Reading passage ▸
####

Shared norms and values

The challenges we encounter with the principles of transparency and accountability are not unique to the philanthropy community; they cut across the whole of Europe and across every sector. Concepts that rise to the level of being norms require shared values, but it seems transparency and accountability are still being negotiated. I don't know what the view of Europe looks like from Spain or Germany, but from the Netherlands it is pretty apparent that European nations and peoples have not yet agreed on a normative transparency practice. The differences amongst cultures are very large, with the value of transparency assigned quite highly in places like the U.K., and privacy rights and the concomitant willingness to trust valued highly in other cultures. A comparison with the United States on these issues leads to unrealistic expectations because the U.S. has culturally shared national norms and values on transparency and accountability, as well as specific laws for the philanthropy sector to reinforce them. Europe has neither.

Just this week I bumped up against this issue when what I considered to be a "normal" transparency practice—listing how much money the Bernard van Leer Foundation has invested in each project supporting Roma children—was in fact not the shared norm amongst 12 European foundations all supporting Roma communities. Other types of information were shared but the level of investment, not. Shared norms and values are an essential first ingredient to greater transparency.

Defining the stakeholders

Defining the stakeholders whose needs could be met by greater transparency and accountability would be an important, persuasive argument for foundations in Europe to understand the value of creating a common information source about our work and, more critically, the rationale to invest in it. But, the stakeholders demanding greater transparency and accountability from European foundations are not readily identifiable. Is it the beneficiaries? The media? The national governments? These stakeholders continue to firmly identify and operate within a national context. National governments are demanding transparency within their own national borders. Beneficiaries, a primary stakeholder for any foundation, are themselves not identified as Europeans—an important condition to becoming a stakeholder in a European context. And the pan-European media like Euronews is not yet focusing on European civic stakeholders of any sort.

####

(Source data)
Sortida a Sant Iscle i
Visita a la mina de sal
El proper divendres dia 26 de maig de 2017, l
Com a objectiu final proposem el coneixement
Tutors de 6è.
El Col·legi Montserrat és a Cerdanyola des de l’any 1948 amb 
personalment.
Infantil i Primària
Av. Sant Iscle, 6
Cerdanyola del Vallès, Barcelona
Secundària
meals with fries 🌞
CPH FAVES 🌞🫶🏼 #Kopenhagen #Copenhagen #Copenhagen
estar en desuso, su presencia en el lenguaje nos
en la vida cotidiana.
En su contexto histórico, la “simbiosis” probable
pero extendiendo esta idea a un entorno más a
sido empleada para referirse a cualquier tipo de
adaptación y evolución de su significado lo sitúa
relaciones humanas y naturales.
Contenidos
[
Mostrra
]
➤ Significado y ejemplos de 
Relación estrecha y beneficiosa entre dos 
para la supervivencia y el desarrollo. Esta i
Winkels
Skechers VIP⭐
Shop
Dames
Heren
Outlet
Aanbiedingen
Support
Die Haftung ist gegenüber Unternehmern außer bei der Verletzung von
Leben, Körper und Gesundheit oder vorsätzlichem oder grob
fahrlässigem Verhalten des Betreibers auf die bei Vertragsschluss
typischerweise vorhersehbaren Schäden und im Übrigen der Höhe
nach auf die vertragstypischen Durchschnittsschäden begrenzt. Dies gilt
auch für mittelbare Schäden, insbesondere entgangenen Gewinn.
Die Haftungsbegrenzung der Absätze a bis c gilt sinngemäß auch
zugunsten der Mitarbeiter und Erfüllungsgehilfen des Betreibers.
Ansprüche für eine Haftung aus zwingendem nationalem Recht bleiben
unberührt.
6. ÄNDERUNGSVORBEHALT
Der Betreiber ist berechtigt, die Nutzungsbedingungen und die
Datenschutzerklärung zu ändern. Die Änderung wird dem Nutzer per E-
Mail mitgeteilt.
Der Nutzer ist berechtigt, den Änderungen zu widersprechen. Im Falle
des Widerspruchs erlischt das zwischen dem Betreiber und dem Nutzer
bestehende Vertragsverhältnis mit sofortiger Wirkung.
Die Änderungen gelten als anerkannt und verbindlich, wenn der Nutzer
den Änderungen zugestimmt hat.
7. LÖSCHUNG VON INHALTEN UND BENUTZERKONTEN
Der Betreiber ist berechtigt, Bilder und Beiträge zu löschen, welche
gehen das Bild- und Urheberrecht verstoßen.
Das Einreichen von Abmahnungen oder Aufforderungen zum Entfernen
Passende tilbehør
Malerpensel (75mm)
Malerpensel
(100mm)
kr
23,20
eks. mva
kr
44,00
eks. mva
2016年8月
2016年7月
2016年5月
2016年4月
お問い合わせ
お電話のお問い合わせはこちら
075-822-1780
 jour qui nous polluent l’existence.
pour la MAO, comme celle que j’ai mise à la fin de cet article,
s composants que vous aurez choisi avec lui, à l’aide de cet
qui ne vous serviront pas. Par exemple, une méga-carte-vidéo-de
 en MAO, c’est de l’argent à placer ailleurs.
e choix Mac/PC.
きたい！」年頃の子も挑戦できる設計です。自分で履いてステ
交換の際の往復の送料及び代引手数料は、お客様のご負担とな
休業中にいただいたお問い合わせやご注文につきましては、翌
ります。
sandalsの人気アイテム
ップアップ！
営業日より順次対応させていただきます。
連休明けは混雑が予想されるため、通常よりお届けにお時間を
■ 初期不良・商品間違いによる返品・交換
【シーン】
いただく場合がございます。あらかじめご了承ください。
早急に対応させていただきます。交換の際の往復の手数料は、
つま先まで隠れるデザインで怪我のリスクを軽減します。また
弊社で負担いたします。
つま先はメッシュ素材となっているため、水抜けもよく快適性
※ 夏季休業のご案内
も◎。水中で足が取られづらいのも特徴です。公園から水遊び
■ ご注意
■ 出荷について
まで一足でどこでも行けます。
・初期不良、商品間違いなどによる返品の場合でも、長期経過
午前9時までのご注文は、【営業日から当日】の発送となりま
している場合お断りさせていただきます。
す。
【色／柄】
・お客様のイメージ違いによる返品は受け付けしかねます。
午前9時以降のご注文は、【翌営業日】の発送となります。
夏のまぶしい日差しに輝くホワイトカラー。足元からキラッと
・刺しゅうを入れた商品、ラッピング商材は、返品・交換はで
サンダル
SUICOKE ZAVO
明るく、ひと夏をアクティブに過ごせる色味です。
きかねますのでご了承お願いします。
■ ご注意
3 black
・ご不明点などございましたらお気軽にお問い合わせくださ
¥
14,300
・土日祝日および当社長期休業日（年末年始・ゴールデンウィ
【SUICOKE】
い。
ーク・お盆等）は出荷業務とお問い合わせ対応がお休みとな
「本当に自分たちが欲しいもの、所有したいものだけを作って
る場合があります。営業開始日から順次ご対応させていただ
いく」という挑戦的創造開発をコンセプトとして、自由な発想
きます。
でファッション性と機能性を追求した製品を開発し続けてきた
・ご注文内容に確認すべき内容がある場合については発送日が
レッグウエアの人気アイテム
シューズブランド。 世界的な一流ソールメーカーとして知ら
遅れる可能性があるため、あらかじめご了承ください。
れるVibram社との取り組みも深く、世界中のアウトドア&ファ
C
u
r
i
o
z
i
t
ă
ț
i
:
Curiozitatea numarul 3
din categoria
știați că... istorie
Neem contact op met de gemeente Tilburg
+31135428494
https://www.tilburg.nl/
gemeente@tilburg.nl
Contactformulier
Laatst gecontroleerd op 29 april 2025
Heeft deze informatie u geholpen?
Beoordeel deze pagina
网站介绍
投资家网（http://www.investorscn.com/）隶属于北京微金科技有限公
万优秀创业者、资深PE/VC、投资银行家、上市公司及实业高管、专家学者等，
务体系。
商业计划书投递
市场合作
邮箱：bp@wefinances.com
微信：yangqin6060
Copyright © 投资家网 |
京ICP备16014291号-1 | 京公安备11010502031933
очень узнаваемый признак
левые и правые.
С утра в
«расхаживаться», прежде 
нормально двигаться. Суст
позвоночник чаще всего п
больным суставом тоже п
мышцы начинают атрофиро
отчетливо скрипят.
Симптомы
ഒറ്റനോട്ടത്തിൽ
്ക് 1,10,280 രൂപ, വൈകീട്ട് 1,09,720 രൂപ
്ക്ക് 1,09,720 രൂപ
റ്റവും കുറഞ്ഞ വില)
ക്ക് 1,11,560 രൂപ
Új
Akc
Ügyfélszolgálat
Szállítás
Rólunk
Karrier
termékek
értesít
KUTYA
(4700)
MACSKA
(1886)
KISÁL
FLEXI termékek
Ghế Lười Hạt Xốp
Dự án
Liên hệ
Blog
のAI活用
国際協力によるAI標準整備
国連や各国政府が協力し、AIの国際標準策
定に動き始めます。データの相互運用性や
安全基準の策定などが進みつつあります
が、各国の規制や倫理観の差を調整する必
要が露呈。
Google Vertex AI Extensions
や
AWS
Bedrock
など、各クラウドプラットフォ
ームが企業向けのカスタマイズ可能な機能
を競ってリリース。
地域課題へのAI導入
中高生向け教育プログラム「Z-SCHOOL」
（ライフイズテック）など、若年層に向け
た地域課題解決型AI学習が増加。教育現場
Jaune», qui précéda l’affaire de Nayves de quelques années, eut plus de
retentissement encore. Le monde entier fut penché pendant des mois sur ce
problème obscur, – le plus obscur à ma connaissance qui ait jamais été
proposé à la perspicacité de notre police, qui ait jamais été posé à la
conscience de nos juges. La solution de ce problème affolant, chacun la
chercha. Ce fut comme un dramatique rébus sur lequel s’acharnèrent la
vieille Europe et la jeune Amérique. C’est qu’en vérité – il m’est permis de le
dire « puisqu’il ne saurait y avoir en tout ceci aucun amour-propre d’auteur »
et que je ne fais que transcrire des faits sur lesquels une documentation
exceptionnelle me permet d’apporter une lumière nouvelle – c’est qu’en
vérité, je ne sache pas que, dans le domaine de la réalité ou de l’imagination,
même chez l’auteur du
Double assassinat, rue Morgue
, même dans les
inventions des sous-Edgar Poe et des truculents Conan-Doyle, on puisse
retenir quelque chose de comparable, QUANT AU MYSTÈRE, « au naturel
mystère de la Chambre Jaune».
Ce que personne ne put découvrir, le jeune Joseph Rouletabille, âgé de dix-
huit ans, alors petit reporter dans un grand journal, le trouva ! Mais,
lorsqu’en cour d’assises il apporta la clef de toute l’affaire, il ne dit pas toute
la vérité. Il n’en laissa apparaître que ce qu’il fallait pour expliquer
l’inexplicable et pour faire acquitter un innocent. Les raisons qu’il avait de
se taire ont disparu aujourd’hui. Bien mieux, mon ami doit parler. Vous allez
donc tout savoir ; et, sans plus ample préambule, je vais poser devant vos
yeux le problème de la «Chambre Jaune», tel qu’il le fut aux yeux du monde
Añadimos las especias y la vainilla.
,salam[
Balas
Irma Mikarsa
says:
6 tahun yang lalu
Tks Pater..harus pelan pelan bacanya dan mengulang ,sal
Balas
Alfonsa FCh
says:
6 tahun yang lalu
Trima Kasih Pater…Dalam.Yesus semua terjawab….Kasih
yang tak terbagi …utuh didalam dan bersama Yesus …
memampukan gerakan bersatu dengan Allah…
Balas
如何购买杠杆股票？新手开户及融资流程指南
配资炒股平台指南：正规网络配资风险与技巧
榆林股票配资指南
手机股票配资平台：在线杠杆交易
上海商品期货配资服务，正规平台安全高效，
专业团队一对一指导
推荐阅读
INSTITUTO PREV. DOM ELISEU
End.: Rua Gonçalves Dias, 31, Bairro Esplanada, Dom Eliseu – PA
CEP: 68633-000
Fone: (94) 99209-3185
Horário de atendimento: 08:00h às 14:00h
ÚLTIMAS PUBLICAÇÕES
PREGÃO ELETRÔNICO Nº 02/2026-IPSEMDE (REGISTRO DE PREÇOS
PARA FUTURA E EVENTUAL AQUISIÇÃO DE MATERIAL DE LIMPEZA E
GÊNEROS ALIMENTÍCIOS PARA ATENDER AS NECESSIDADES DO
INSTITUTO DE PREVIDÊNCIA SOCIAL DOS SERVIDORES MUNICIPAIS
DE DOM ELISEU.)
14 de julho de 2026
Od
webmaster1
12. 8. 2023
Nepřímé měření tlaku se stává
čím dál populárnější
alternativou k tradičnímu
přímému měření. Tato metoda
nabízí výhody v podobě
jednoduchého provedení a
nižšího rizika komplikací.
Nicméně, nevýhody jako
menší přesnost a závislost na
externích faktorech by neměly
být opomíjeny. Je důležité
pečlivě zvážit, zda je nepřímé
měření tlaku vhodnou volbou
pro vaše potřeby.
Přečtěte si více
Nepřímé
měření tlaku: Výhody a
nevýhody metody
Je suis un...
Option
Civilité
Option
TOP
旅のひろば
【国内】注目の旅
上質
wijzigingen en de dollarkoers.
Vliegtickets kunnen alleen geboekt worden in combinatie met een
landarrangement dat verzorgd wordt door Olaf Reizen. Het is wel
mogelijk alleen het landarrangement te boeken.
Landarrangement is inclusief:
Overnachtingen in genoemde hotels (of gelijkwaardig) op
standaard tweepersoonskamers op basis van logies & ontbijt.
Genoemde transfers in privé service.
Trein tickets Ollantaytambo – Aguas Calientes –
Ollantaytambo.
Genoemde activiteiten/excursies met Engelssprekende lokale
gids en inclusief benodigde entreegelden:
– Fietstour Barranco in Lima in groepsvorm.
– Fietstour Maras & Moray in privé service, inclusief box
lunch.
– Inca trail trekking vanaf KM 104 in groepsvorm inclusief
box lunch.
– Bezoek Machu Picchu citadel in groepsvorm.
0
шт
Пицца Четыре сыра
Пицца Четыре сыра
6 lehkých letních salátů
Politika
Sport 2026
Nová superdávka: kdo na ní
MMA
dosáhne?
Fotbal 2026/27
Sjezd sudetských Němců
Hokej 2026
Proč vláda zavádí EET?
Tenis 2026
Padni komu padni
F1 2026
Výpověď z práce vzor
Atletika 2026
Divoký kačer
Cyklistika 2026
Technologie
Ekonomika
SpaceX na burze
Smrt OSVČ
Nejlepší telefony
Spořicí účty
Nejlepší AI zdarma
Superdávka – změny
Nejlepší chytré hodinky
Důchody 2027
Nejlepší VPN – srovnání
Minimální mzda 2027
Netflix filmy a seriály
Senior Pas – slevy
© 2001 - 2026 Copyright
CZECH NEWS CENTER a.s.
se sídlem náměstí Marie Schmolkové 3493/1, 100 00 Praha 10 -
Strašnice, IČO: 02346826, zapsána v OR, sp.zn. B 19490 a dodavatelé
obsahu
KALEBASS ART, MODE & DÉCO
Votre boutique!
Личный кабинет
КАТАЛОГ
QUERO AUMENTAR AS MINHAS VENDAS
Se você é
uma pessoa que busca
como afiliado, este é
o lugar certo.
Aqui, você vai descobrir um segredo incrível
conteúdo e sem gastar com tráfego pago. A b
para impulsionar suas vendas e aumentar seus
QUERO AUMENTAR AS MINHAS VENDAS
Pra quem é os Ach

####

What this task involves ▸ Resume the piece on transparency and accountability among European foundations, picking up right after its last sentence.

Your response ▸
Oddly enough, the key stakeholder that comes to mind is European foundations. It is us. We could actually benefit the most from sharing our basic information with each other because it helps all individual foundations to be more visible; it adds credibility and weight to our actions as a sector; it makes us smarter in our daily actions as we can more easily share knowledge on common themes; and lastly, it keeps us from wasting scarce resources by eliminating duplication of efforts.

Moving forward

The place to watch for greater transparency is in foundation collaborations. The EFC Forum for Roma Inclusion as noted above has just begun to develop a shared database on projects supporting Roma communities. What information is considered "normal" to share becomes an immediate point of discussion and through that discussion standards are developed. Other collaborations like that spearheaded by Mama Cash on gender issues generate an immediate need and value for greater transparency.

Fortunately, we are all much better equipped today to actually improve our practice as technology gains and networks grow. The creation of the EFC and the Donors and Foundations Networks in Europe (DAFNE) and a common currency help to resolve many of the obstacles formerly making it difficult to gather and compare information across the continent. When we are able to develop common European philanthropic transparency practices we will be in a much better position to address transparency's big sister: accountability.